Extrait fourni:
Du regret. Un énorme regret. C’est ce sentiment qui assurément domine
chez les sportifs sénégalais, après l’élimination en Coupe du mode des
Lions par une Côte d’Ivoire que d’aucuns ne savaient pas aussi
vulnérable.Le principal regret porte sur le match aller, joué sur le
mode ‘’portes ouvertes’’ aux déboulés du feu-follet Gervinho qui s’en
est donné à cœur joie. Dribblant à tout vent, centrant sans retenue et
servant sur un plateau d’argent ses coéquipiers de l’attaque qui n’ont
véritablement pas traduit en buts la générosité de l’attaquant de l’AS
Rome.
Tout autre a été le match retour de Casablanca où,
troquant son look du bon Dr Jekyll contre celui du méchant Mister Hyde,
les Lions ont fait passer quelque 80 mn d’enfer aux Eléphants. Et
jamais, peut-être de mémoire d’Ivoirien, la bande à Didier Drogba et
Yaya Touré n’a été autant dominée, ballottée aux quatre coins du terrain
par une équipe du Sénégal que plusieurs de ses supporters avaient du
mal à reconnaître. Les Lions voulaient bouffer manifestement de
l’Eléphant…
Pour éviter de finir dans la casserole, Yaya Touré,
le seul africain nominé au Ballon d’Or, mit son orange, pardon bleu de
chauffe, pour suppléer Gosso Gosso dans son rôle de Demolition man,
pendant que l’emblématique Drogba fuyait le sévère marquage de Kara
Mbodj et de Djilabodji pour un retour en zone dans sa propre défense.

Données d'entrée:
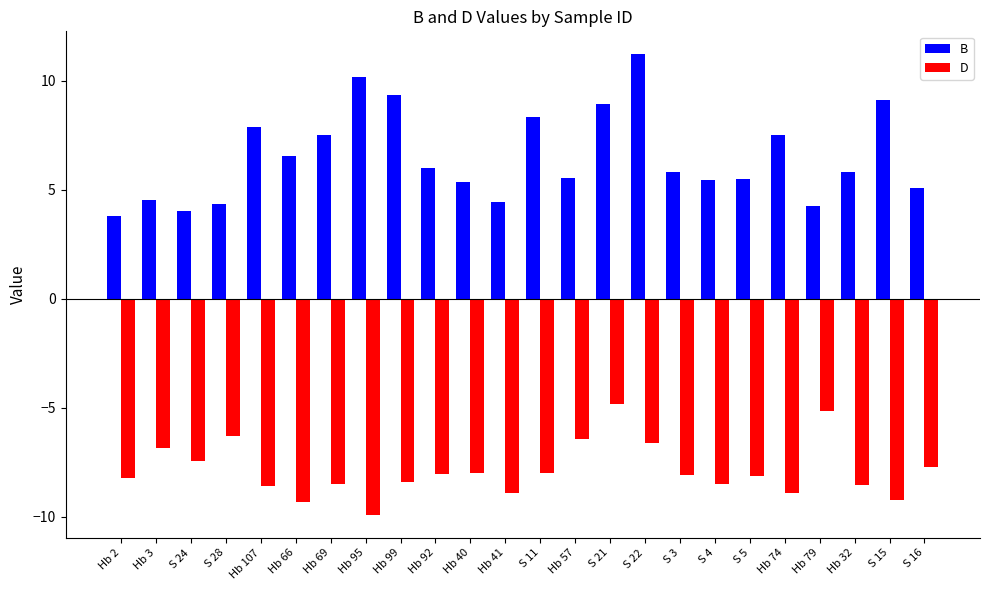

What is the difference between the maximum and minimum values in the B series?

7.4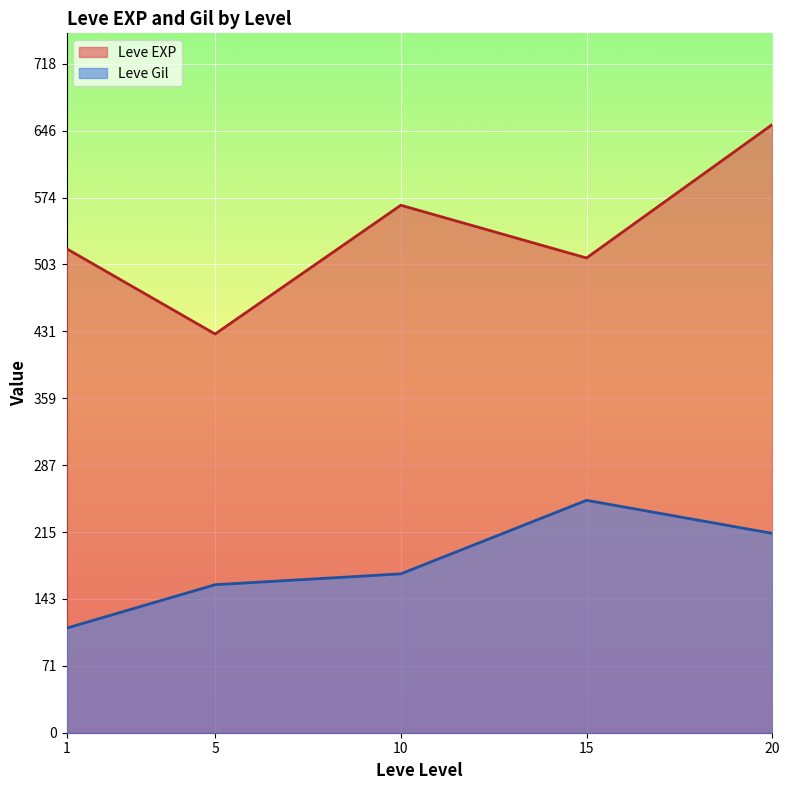

At which label does Leve EXP reach its minimum?

5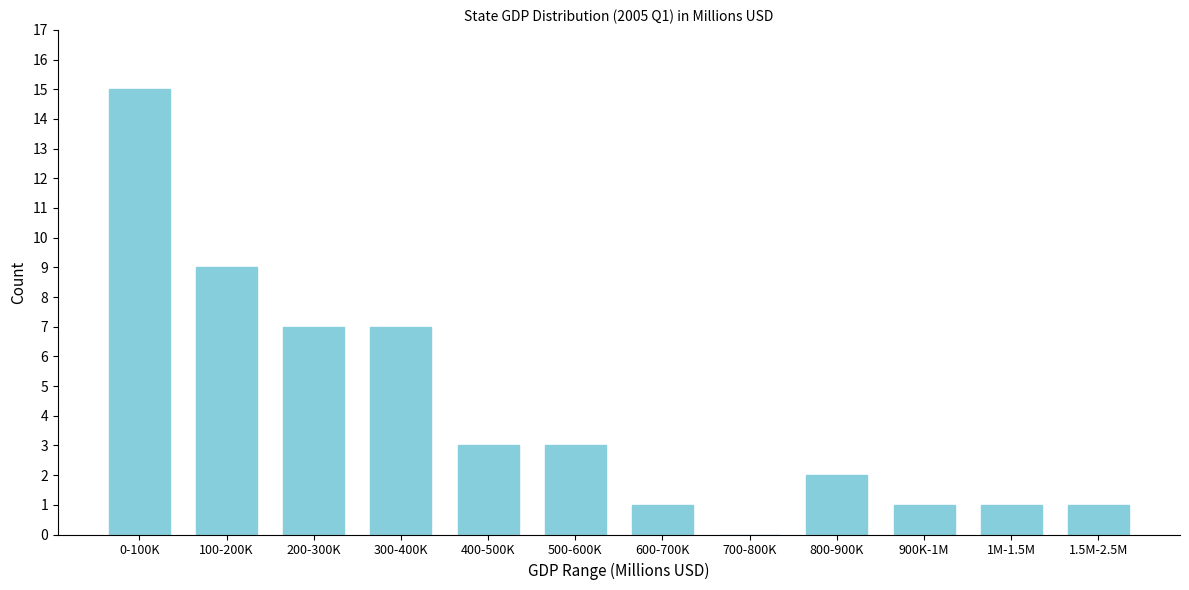

Reading left to right, list all the values displayed in this chart.

0-100K=15	100-200K=9	200-300K=7	300-400K=7	400-500K=3	500-600K=3	600-700K=1	700-800K=0	800-900K=2	900K-1M=1	1M-1.5M=1	1.5M-2.5M=1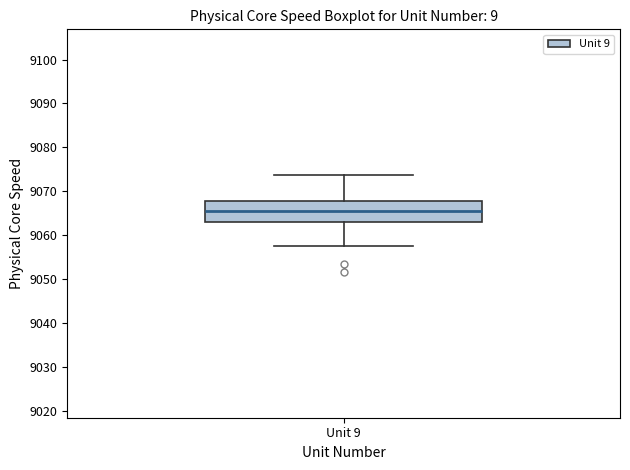

Transcribe this box plot: give where the median line is, the range the box spans, and where the two whiskers end, as read against the y-axis. The values are not printed on the chart, so give them approximately, as read against the axis.

median 9065, box 9063 to 9068, whiskers 9058 to 9074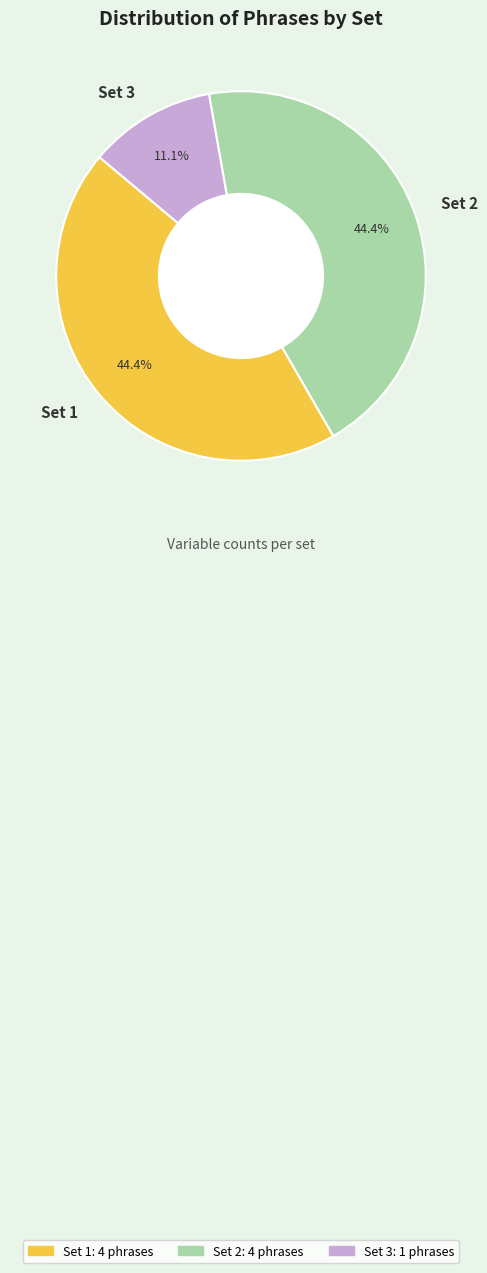

To the nearest percent, what portion does Set 1 represent?

44%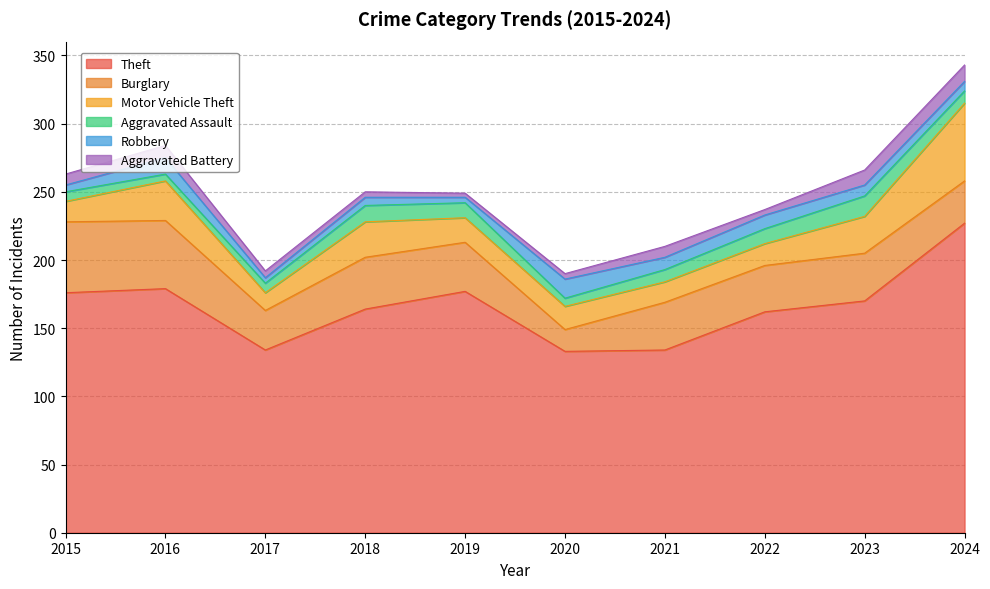

Does the chart display data point markers on the line(s)?

No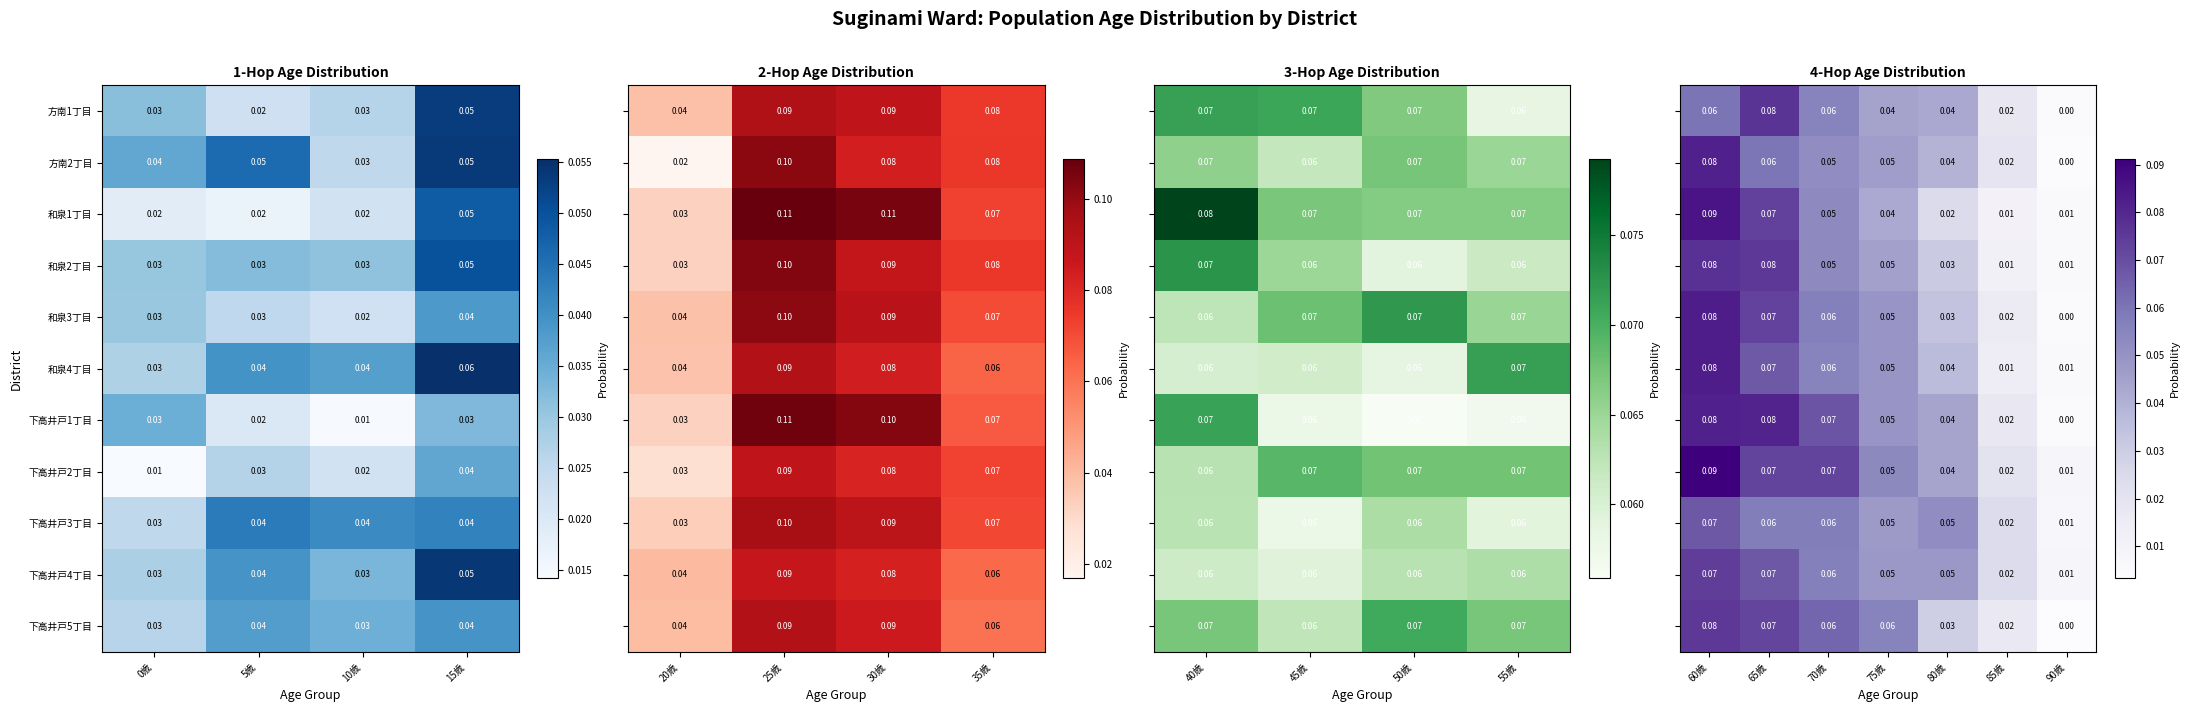

Is the value of 和泉1丁目 at 10歳 greater than the value of 和泉3丁目 at 0歳?

No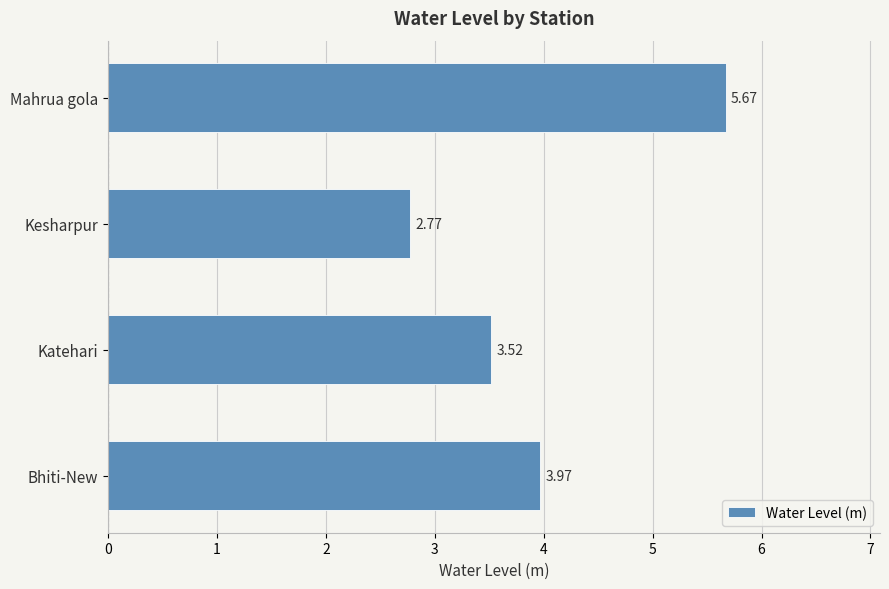

What is the change in value from Kesharpur to Mahrua gola?

+2.9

Pistes d'exploration:
**a.** Les affirmations suivantes concordent-elles avec l'extrait sur le match Sénégal–Côte d'Ivoire ? Répondez par oui ou par non pour chacune et citez mot pour mot les termes décisifs de l'extrait. (i) Le match retour s'est disputé à Casablanca. (ii) Drogba y est présenté comme le seul Africain nominé au Ballon d'Or. (iii) Au match retour, ce sont les Lions qui ont été dominés.
**b.** D'après l'extrait sur le match Sénégal–Côte d'Ivoire, quels joueurs exerçaient un marquage sévère sur Drogba ?
**c.** Poursuivez l'extrait sur le match Sénégal–Côte d'Ivoire à partir de sa dernière phrase.

Réponses dans l'ordre:
**a.**
(i) Oui : « Tout autre a été le match retour de Casablanca ».
(ii) Non : « Yaya Touré, le seul africain nominé au Ballon d’Or ».
(iii) Non : « les Lions ont fait passer quelque 80 mn d’enfer aux Eléphants ».

**b.** Kara Mbodj et Djilabodji.

**c.**
Histoire de prêter main forte à Kolo Touré et Didier Zokora, constamment
stressés par les incessants harcèlements de Sadio Mané.
Cependant, si ce dernier a pu confirmer tout le bien qu’on pensait de
lui, c’est qu’il a bénéficié du travail de sape de la défense, mais
aussi et surtout de ses compères du milieu.
A l’image de Salif Sané, le milieu sénégalais a noyé
celui d’en face, permettant un meilleur déploiement de l’armada
offensive. Dommage qu’un buteur froid, réaliste, a fait défaut aux
Lions…
Le changement de jeu de l’équipe est merveilleux certes, mais qu’on
n’aille pas chercher loin : il procède d’un changement d’hommes. Dans
son épine dorsale, c’est-à-dire la défense et le milieu, elle a subi de
profondes mutations qui lui ont conféré cette fière allure que tout un
chacun se plait à relever.
Forcé de changer en privilégiant le sportif sur l’affectif, Giresse a
fini par comprendre qu’en plus du talent, un match se joue et se gagne
souvent par des joueurs qui en ont envie.
Piaffent d’impatience de monter qu’ils peuvent servir
à autre chose qu’à cirer le banc. ‘’Gigi’’ est bien placé pour le
savoir, dans la mesure où c’est une attitude de révolte pour qu’on lui
donne sa chance qui a fait que Tigana est devenu titulaire dans l’équipe
de France pour former avec lui, Platini et Fernandez le fameux carré
magique des Bleus de 1982.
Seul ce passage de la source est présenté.